First, peace and security. The US is bound to defend Taiwan. Taiwan can count on that. But, given that defending Taiwan is a sovereign decision of the US and one that will involve risking American lives, it is reasonable for it to set some conditions. The US does not want Taiwan to draw it into a needless conflict with China. Washington, therefore, takes best to Taiwanese leaders who are prudent, responsible — and inclined to consult with it on decisions that may ultimately implicate its armed forces. As they say in Washington, “If you want us in on the landing, we need to be on the take off.”
Second, the US supports Taiwan’s democratic processes. US government policy has long been that it will support outcomes in cross-Straits relations that the Taiwanese people themselves approve. Public opinion being what it is in Taiwan, under current circumstances, it is difficult to imagine consensus there in favor of unification with the PRC. So if Washington does not want Taiwan to provoke Beijing, it is also skeptical about moving too close to it.
Third, the US continues to support a liberal economic order, and wants Taiwan to be a part of it. Look, there is an extraordinary amount of debate in the US right now on trade issues. Much of it is, in fact, driven by concern with the challenge China poses to the order. Set this aside, and set differences between free traders like myself and the protectionist wing of the Trump administration. At the end of the day, there is a broadly shared interest in Washington for an open trading relationship with Taiwan.
Fourth, the US needs a Taiwan that is prepared to contribute substantially to its own defense. This means, it needs a ready military equipped to offer a credible, immediate deterrent to non-peaceful Chinese designs on it — something Beijing refuses to renounce.

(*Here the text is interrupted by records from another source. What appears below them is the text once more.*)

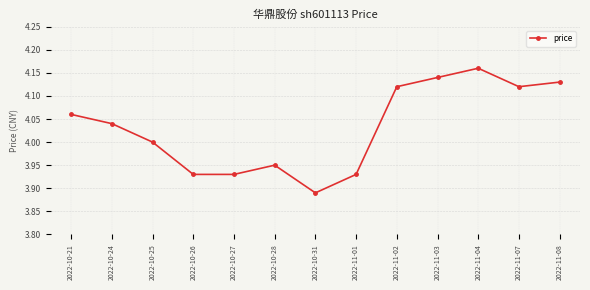

The value at 2022-11-08 is 6.2. True or false?

False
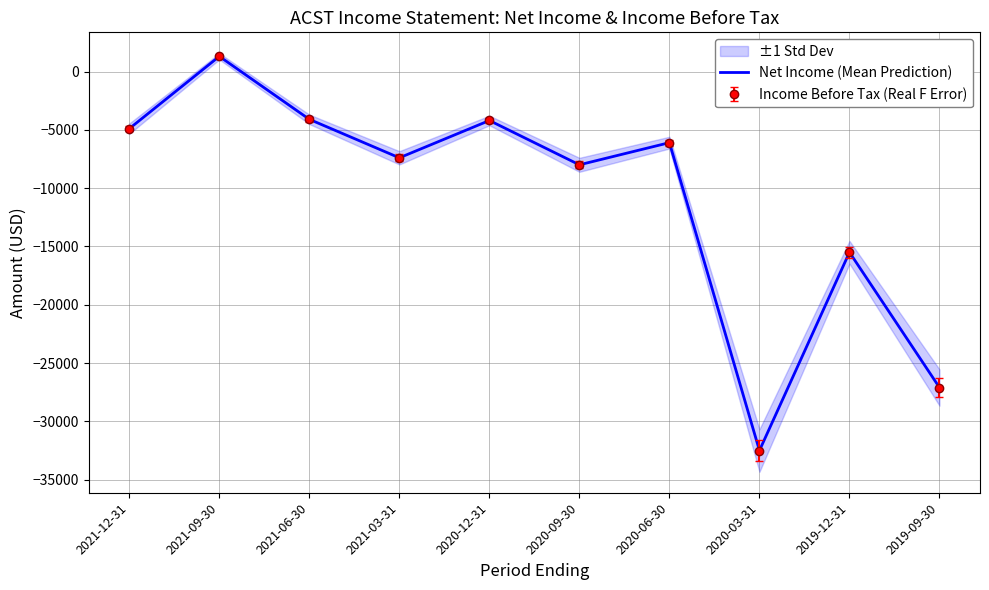

Which label corresponds to the smallest value in the chart?

2020-03-31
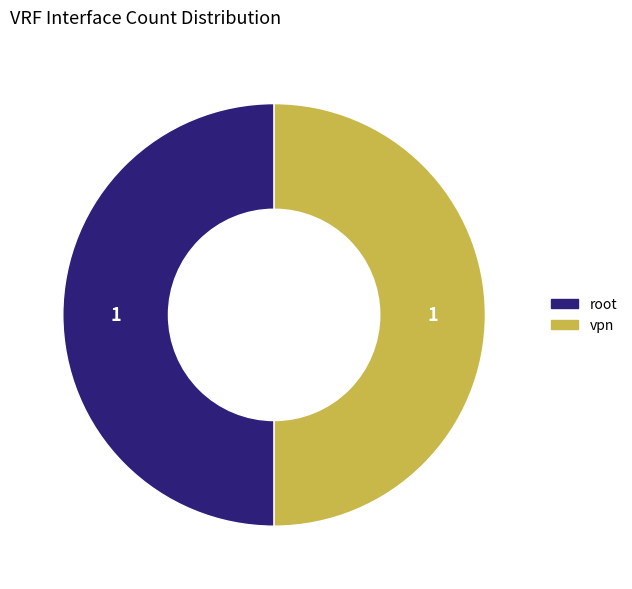

How many slices are in this pie chart?

2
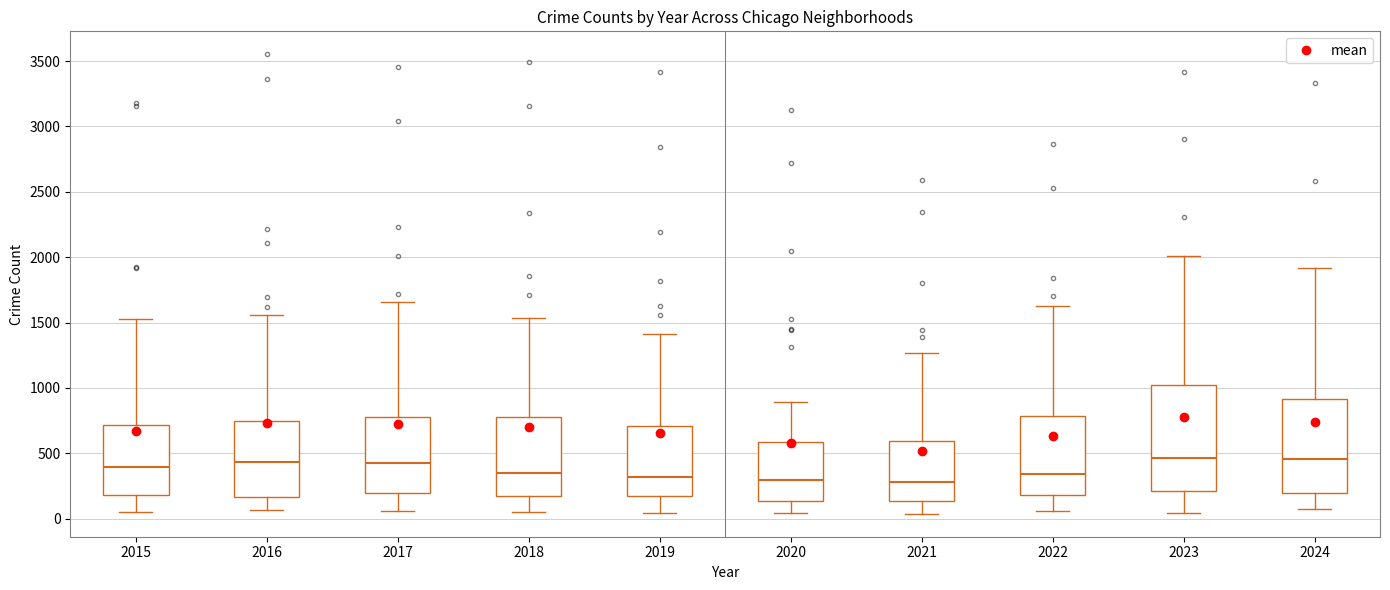

Comparing the boxes themselves (not the whiskers), which one is the tallest?

2023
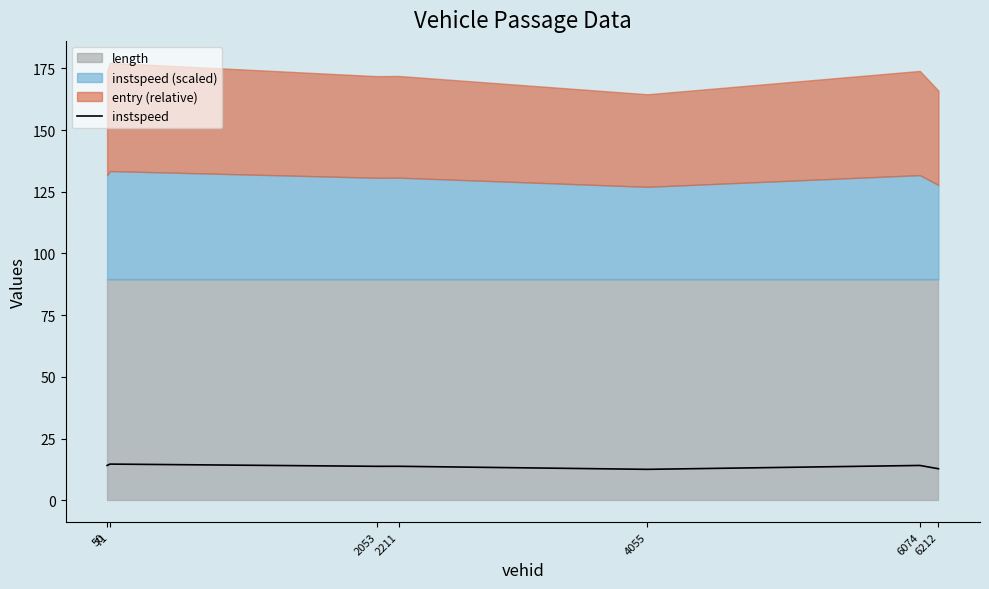

How many interior local peaks (higher than both neighbors) does the data have?

3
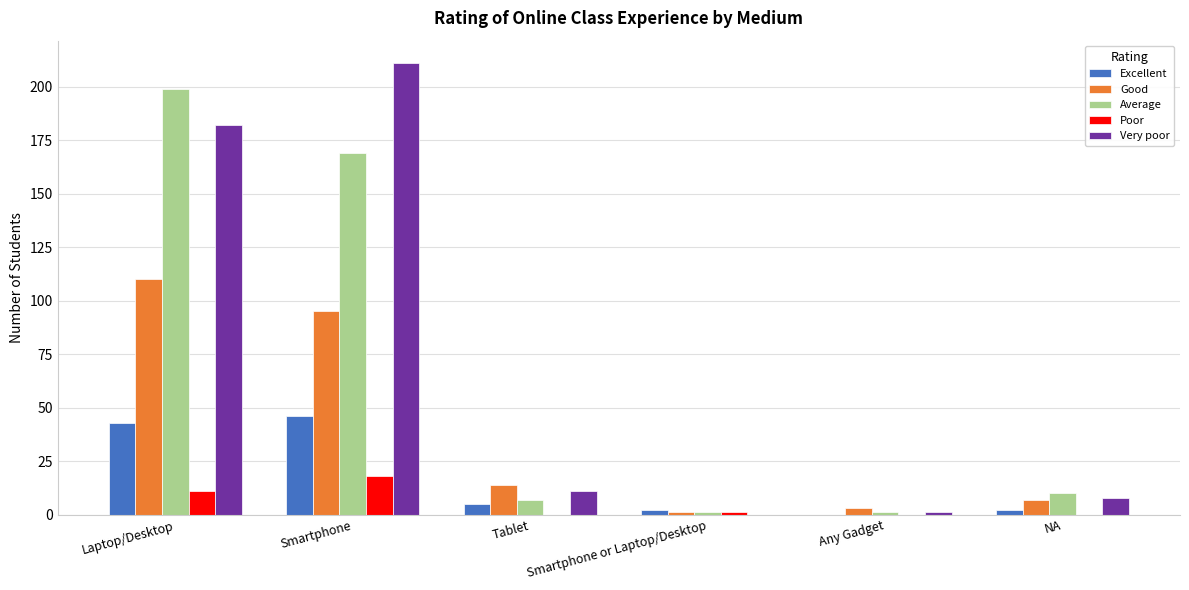

Which category has the highest value in the Average series?

Laptop/Desktop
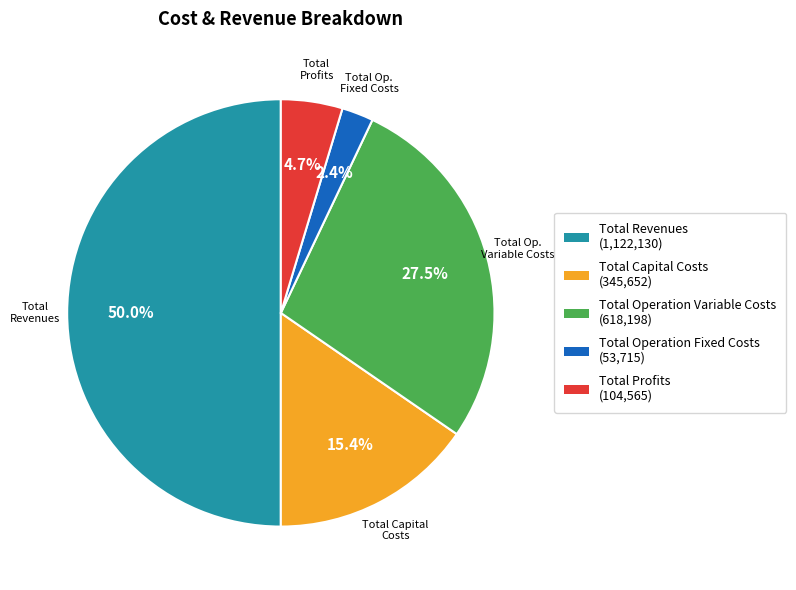

Is the sum of Total Capital Costs and Total Profits greater than half?

No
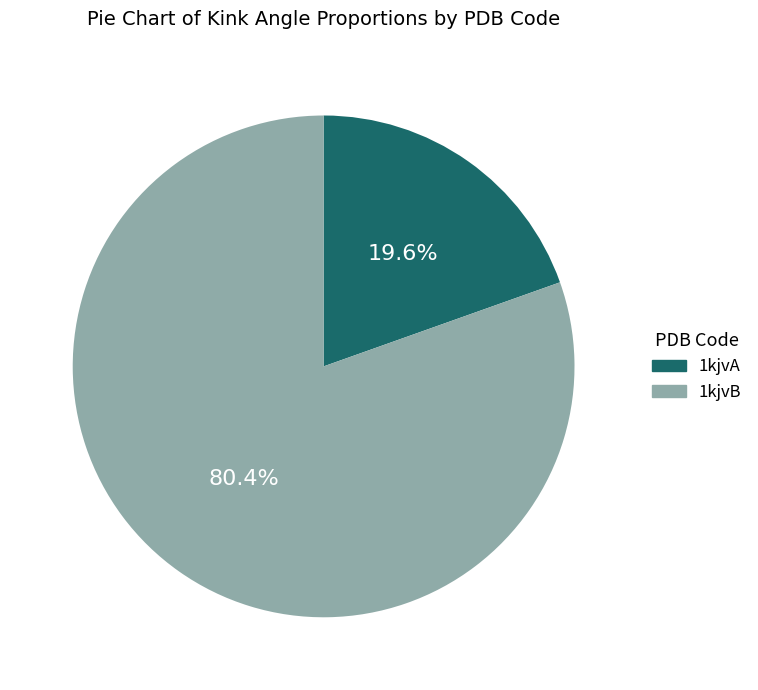

Approximately how many times larger is the value at 1kjvB compared to 1kjvA?

4.1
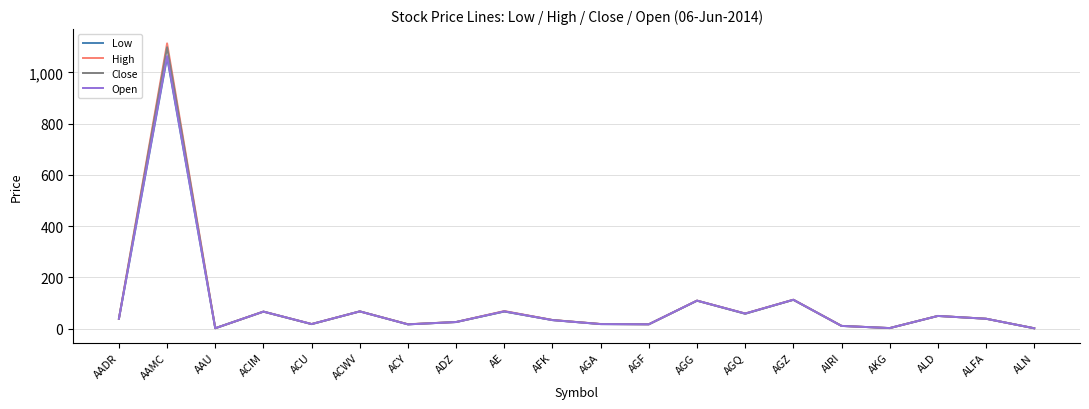

True or false: Low has a value of 105.4 at ACIM.

False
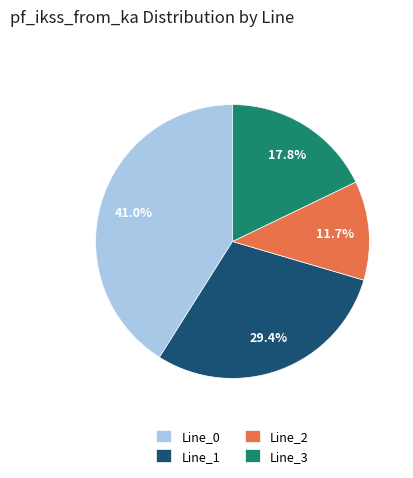

To the nearest percent, what portion does Line_2 represent?

12%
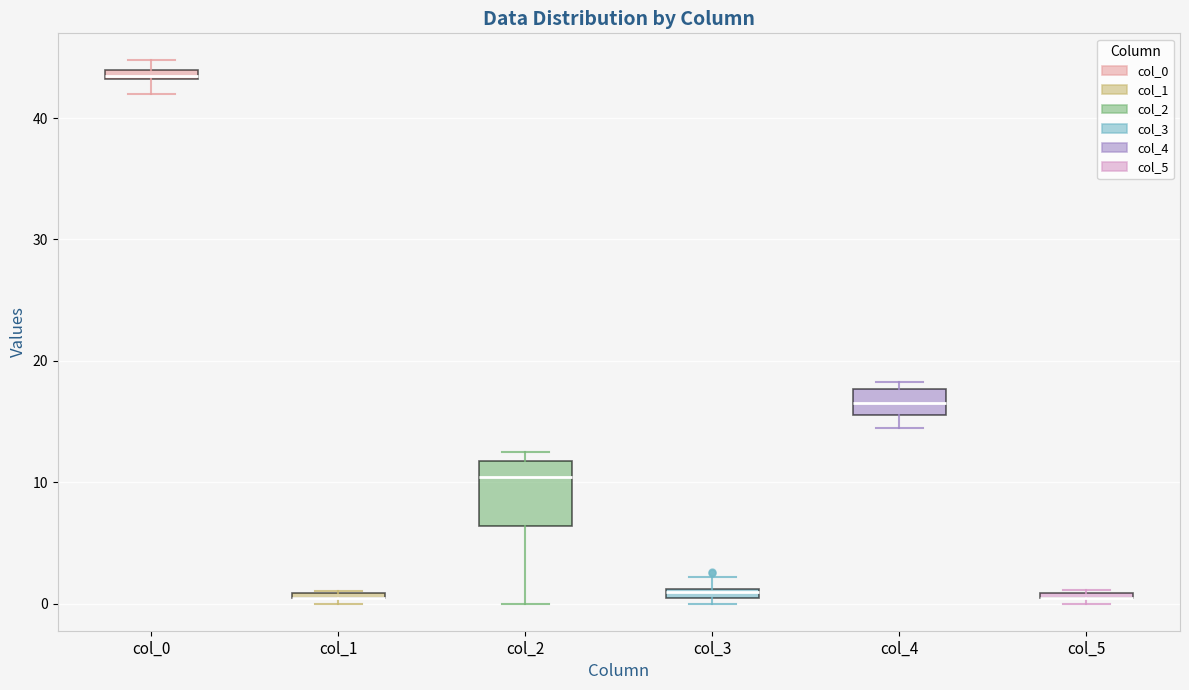

Which box is the tallest, from its lower edge to its upper edge?

col_2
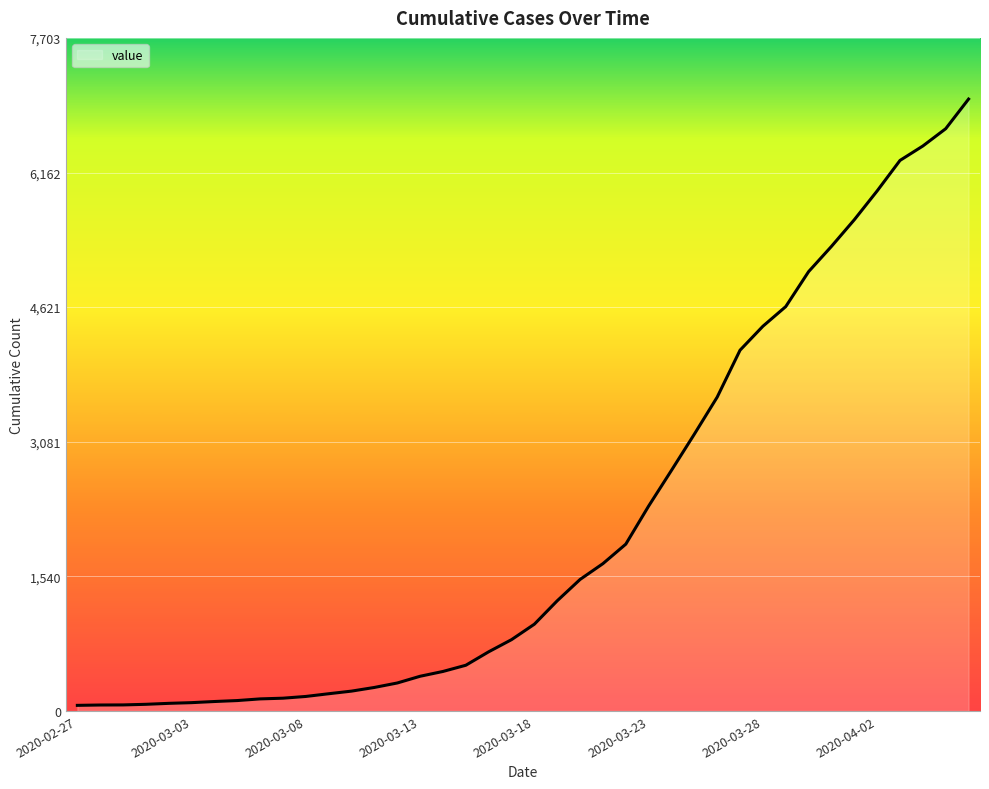

What is the difference between the second highest and minimum values?

6600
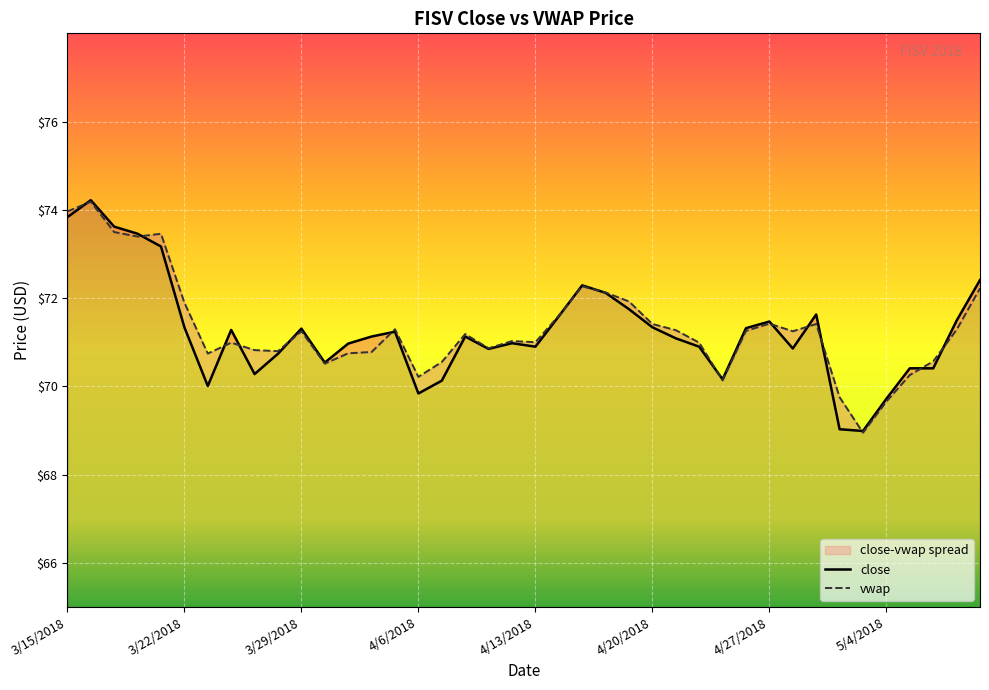

Between 29 and 3/29/2018, which is larger?

3/29/2018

Fifth, the US wants a partner in Taiwan that is a net plus for the international community. It prefers an outward looking Taiwan, one that will put its many natural advantages at the service of a “free and open Indo-Pacific.” There is Taiwan’s democratic example — and now that it is ranked the 10th freest economy in the world, its economic example. But it has much to offer proactively as well, expertise in areas like disease prevention, humanitarian disaster response, entrepreneurship, and infrastructure. The US needs as many partners like this as it can get — ones that can inspire confidence and constancy. It needs a trusted Taiwanese friend in regions like Southeast Asia and the South Pacific.
American needs should not be determinative in Taiwan’s selection of its next head of state, and Americans should not expect them to be. Washington will work with whomever the Taiwanese pick, more cooperatively or less, depending on the degree to which the new government serves American interests. Even if Taiwan elects a President that underserves American interests, however, the relationship will survive. It will survive because in Taiwan there is always another election. That, and not personalities, is what sustains our relationship.
Walter Lohman is director of the Heritage Foundation’s Asian Studies Center.